Task prompt =>
Return the part of the welfare post below from "My suspicion of" to "clamoring for more.", unchanged.
── Document excerpt
My two brothers who received free milk are veterans.  Although they didn't received welfare while in the service, many others do: http://usmilitary.about.com/cs/moneymatters/a/foodstamps.htm

Spoiled brats? 

My suspicion of antipathy comes from all of the demonizing language of the poor, sick and infants.  But more so from the fact that their motives are already determined and insisted upon.  They are criminals - lazy thieves clamoring for more.

The claim that the poor are clamoring for entitlement is wide spread and consistent.  Especially the idea that they don't want to work or make enough money to pay their own way.  If they're lazy and don't want to pay their own way, then of course they're despicable... something involving crime..  Thieves.  This way they are immoral and criminals....

Of course, I've never seen this rally, heard the results of this conference of the poor and sick, or seen the survey of poor that says they don't want to work and demand others work for them.  I've always seen people with jobs who wanted their kids fed.  And families who wanted their family member to be healthy first, and to at least live if the possibility exist.  But if they're vermin, of course we shouldn't help them.
────
── Records
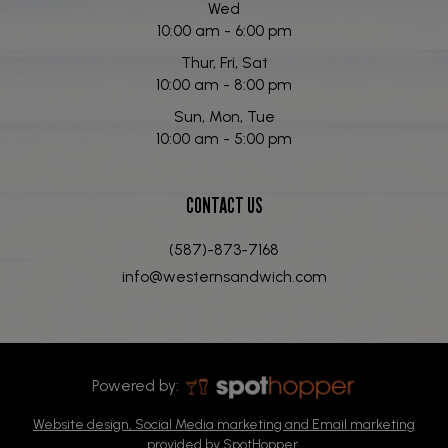
Wed
10:00 am - 6:00 pm
Thur, Fri, Sat
10:00 am - 8:00 pm
Sun, Mon, Tue
10:00 am - 5:00 pm
CONTACT US
(587)-873-7168
info@westernsandwich.com
Powered by:
Website design, Social Media marketing and Email marketing
provided by SpotHopper.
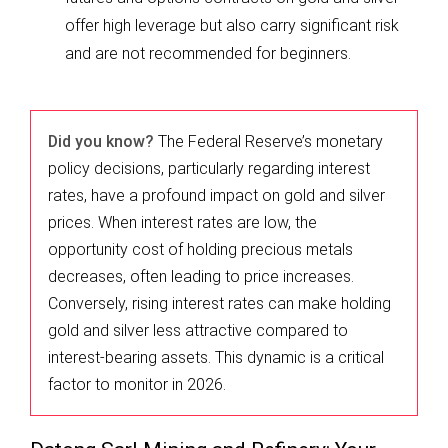
offer high leverage but also carry significant risk
and are not recommended for beginners.
Did you know?
The Federal Reserve’s monetary
policy decisions, particularly regarding interest
rates, have a profound impact on gold and silver
prices. When interest rates are low, the
opportunity cost of holding precious metals
decreases, often leading to price increases.
Conversely, rising interest rates can make holding
gold and silver less attractive compared to
interest-bearing assets. This dynamic is a critical
factor to monitor in 2026.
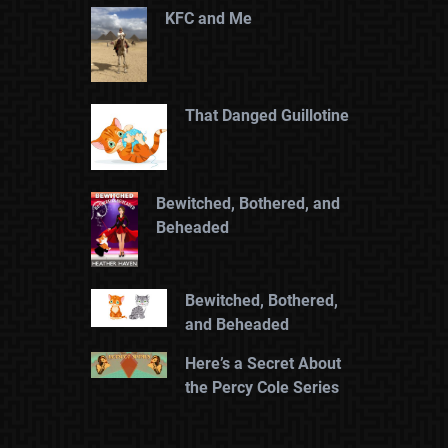
KFC and Me
That Danged Guillotine
Bewitched, Bothered, and
Beheaded
Bewitched, Bothered,
and Beheaded
Here’s a Secret About
the Percy Cole Series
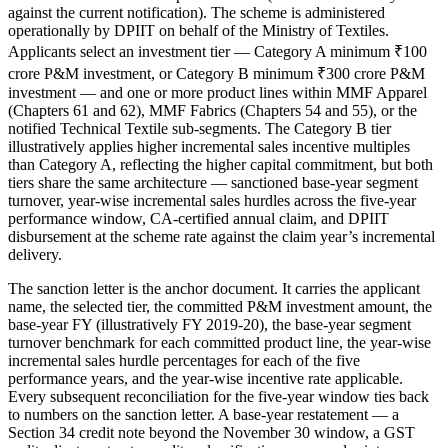
against the current notification). The scheme is administered
operationally by DPIIT on behalf of the Ministry of Textiles.
Applicants select an investment tier — Category A minimum ₹100
crore P&M investment, or Category B minimum ₹300 crore P&M
investment — and one or more product lines within MMF Apparel
(Chapters 61 and 62), MMF Fabrics (Chapters 54 and 55), or the
notified Technical Textile sub-segments. The Category B tier
illustratively applies higher incremental sales incentive multiples
than Category A, reflecting the higher capital commitment, but both
tiers share the same architecture — sanctioned base-year segment
turnover, year-wise incremental sales hurdles across the five-year
performance window, CA-certified annual claim, and DPIIT
disbursement at the scheme rate against the claim year’s incremental
delivery.
The sanction letter is the anchor document. It carries the applicant
name, the selected tier, the committed P&M investment amount, the
base-year FY (illustratively FY 2019-20), the base-year segment
turnover benchmark for each committed product line, the year-wise
incremental sales hurdle percentages for each of the five
performance years, and the year-wise incentive rate applicable.
Every subsequent reconciliation for the five-year window ties back
to numbers on the sanction letter. A base-year restatement — a
Section 34 credit note beyond the November 30 window, a GST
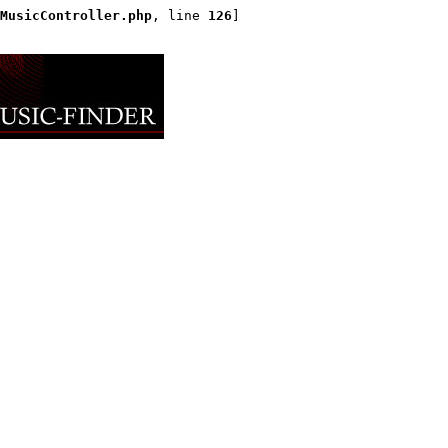
MusicController.php
, line 
126
]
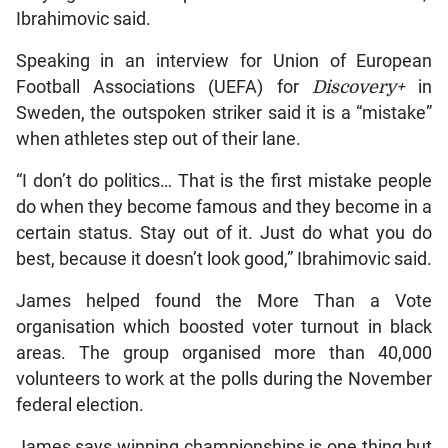
Ibrahimovic said.
Speaking in an interview for Union of European
Football Associations (UEFA) for
Discovery+
in
Sweden, the outspoken striker said it is a “mistake”
when athletes step out of their lane.
“I don’t do politics… That is the first mistake people
do when they become famous and they become in a
certain status. Stay out of it. Just do what you do
best, because it doesn’t look good,” Ibrahimovic said.
James helped found the More Than a Vote
organisation which boosted voter turnout in black
areas. The group organised more than 40,000
volunteers to work at the polls during the November
federal election.
James says winning championships is one thing but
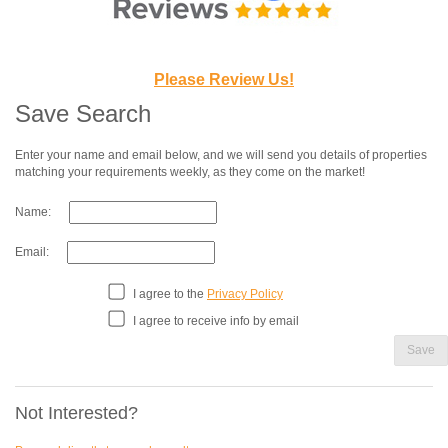
Please Review Us!
Save Search
Enter your name and email below, and we will send you details of properties
matching your requirements weekly, as they come on the market!
Name:
Email:
I agree to the
Privacy Policy
I agree to receive info by email
Save
Not Interested?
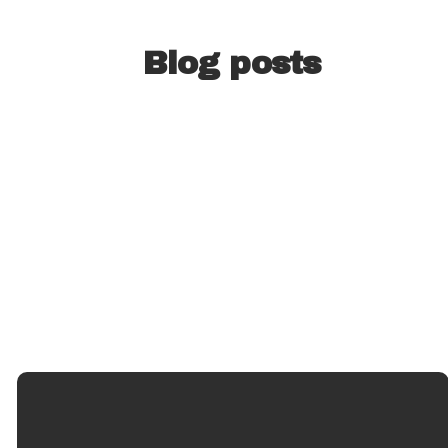
Blog posts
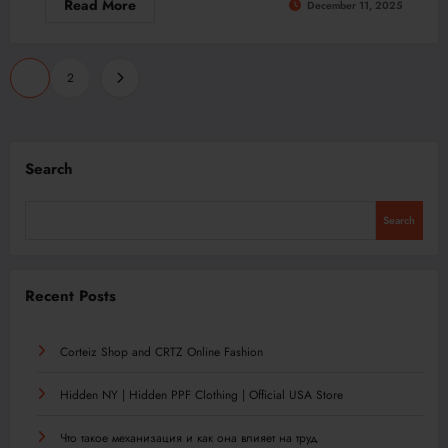
Read More
December 11, 2025
Posts
1
2
pagination
Search
Search
Recent Posts
Corteiz Shop and CRTZ Online Fashion
Hidden NY | Hidden PPF Clothing | Official USA Store
Что такое механизация и как она влияет на труд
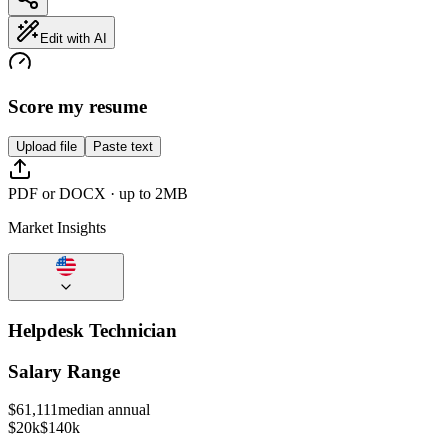
Edit with AI
Score my resume
Upload file
Paste text
PDF or DOCX · up to 2MB
Market Insights
Helpdesk Technician
Salary Range
$
61,111
median annual
$20k
$140k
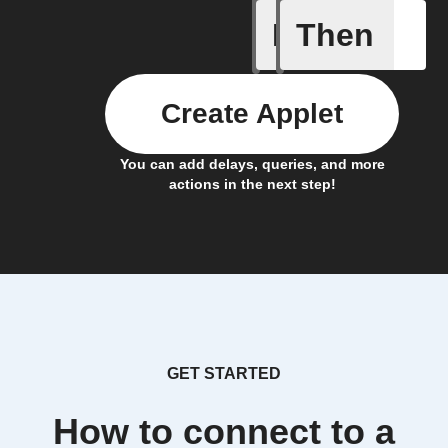
If
Then
Item mov
Create Applet
You can add delays, queries, and more
actions in the next step!
GET STARTED
How to connect to a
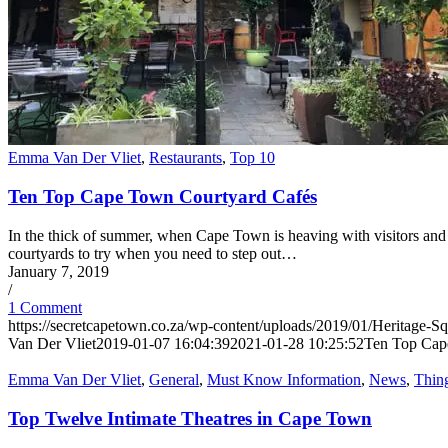
Emma Van Der Vliet
,
Restaurants
,
Top 10
Ten Top Cape Town Courtyard Cafés
In the thick of summer, when Cape Town is heaving with visitors and 
courtyards to try when you need to step out…
January 7, 2019
/
1 Comment
https://secretcapetown.co.za/wp-content/uploads/2019/01/Heritage-Sq
Van Der Vliet
2019-01-07 16:04:39
2021-01-28 10:25:52
Ten Top Cap
Emma Van Der Vliet
,
General
,
Must Know Information
,
News
,
Thin
Top Twelve Intimate Theatres in Cape Town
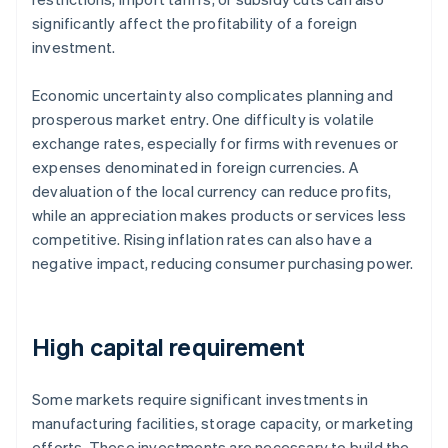
significantly affect the profitability of a foreign
investment.
Economic uncertainty also complicates planning and
prosperous market entry. One difficulty is volatile
exchange rates, especially for firms with revenues or
expenses denominated in foreign currencies. A
devaluation of the local currency can reduce profits,
while an appreciation makes products or services less
competitive. Rising inflation rates can also have a
negative impact, reducing consumer purchasing power.
High capital requirement
Some markets require significant investments in
manufacturing facilities, storage capacity, or marketing
efforts. These investments are necessary to build the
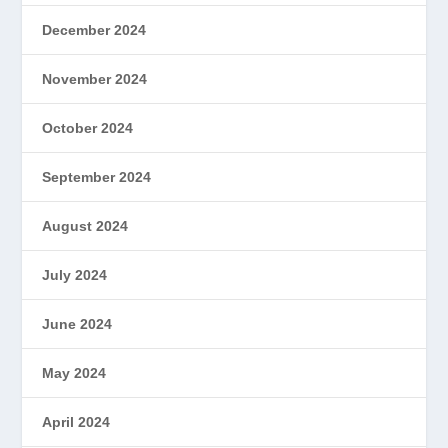
December 2024
November 2024
October 2024
September 2024
August 2024
July 2024
June 2024
May 2024
April 2024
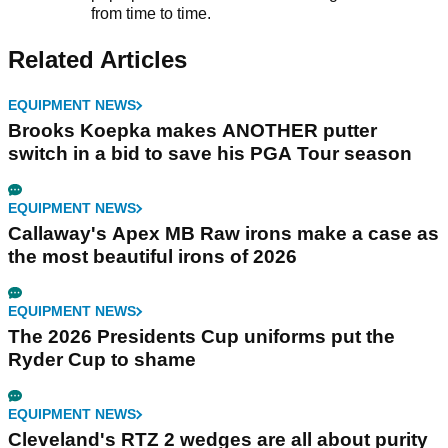
from time to time.
Related Articles
EQUIPMENT NEWS
Brooks Koepka makes ANOTHER putter
switch in a bid to save his PGA Tour season
EQUIPMENT NEWS
Callaway's Apex MB Raw irons make a case as
the most beautiful irons of 2026
EQUIPMENT NEWS
The 2026 Presidents Cup uniforms put the
Ryder Cup to shame
EQUIPMENT NEWS
Cleveland's RTZ 2 wedges are all about purity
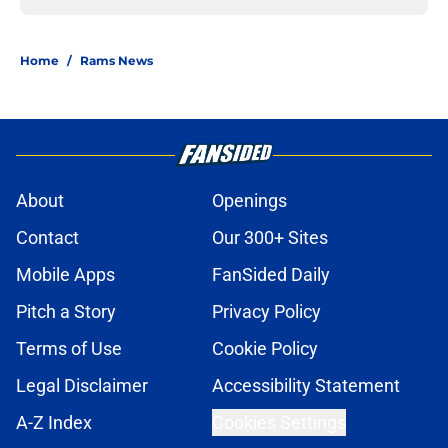
Home
/
Rams News
About
Openings
Contact
Our 300+ Sites
Mobile Apps
FanSided Daily
Pitch a Story
Privacy Policy
Terms of Use
Cookie Policy
Legal Disclaimer
Accessibility Statement
A-Z Index
Cookies Settings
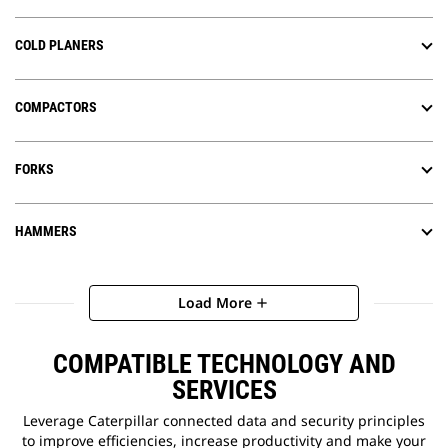
COLD PLANERS
COMPACTORS
FORKS
HAMMERS
Load More
add
COMPATIBLE TECHNOLOGY AND
SERVICES
Leverage Caterpillar connected data and security principles
to improve efficiencies, increase productivity and make your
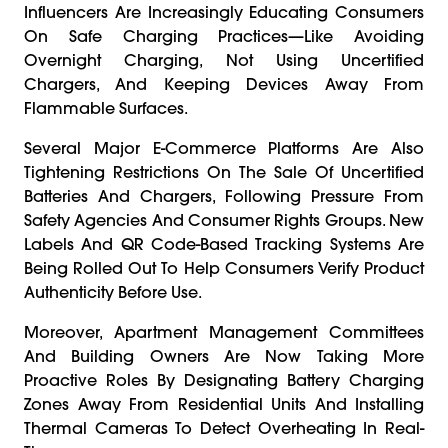
Influencers Are Increasingly Educating Consumers
On Safe Charging Practices—Like Avoiding
Overnight Charging, Not Using Uncertified
Chargers, And Keeping Devices Away From
Flammable Surfaces.
Several Major E-Commerce Platforms Are Also
Tightening Restrictions On The Sale Of Uncertified
Batteries And Chargers, Following Pressure From
Safety Agencies And Consumer Rights Groups. New
Labels And QR Code-Based Tracking Systems Are
Being Rolled Out To Help Consumers Verify Product
Authenticity Before Use.
Moreover, Apartment Management Committees
And Building Owners Are Now Taking More
Proactive Roles By Designating Battery Charging
Zones Away From Residential Units And Installing
Thermal Cameras To Detect Overheating In Real-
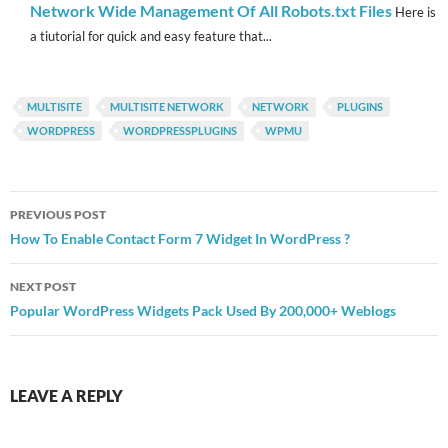
Network Wide Management Of All Robots.txt Files
Here is
a tiutorial for quick and easy feature that...
MULTISITE
MULTISITE NETWORK
NETWORK
PLUGINS
WORDPRESS
WORDPRESSPLUGINS
WPMU
Post
PREVIOUS POST
navigation
How To Enable Contact Form 7 Widget In WordPress ?
NEXT POST
Popular WordPress Widgets Pack Used By 200,000+ Weblogs
LEAVE A REPLY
────
Written response =>
My suspicion of antipathy comes from all of the demonizing language of the poor, sick and infants.  But more so from the fact that their motives are already determined and insisted upon.  They are criminals - lazy thieves clamoring for more.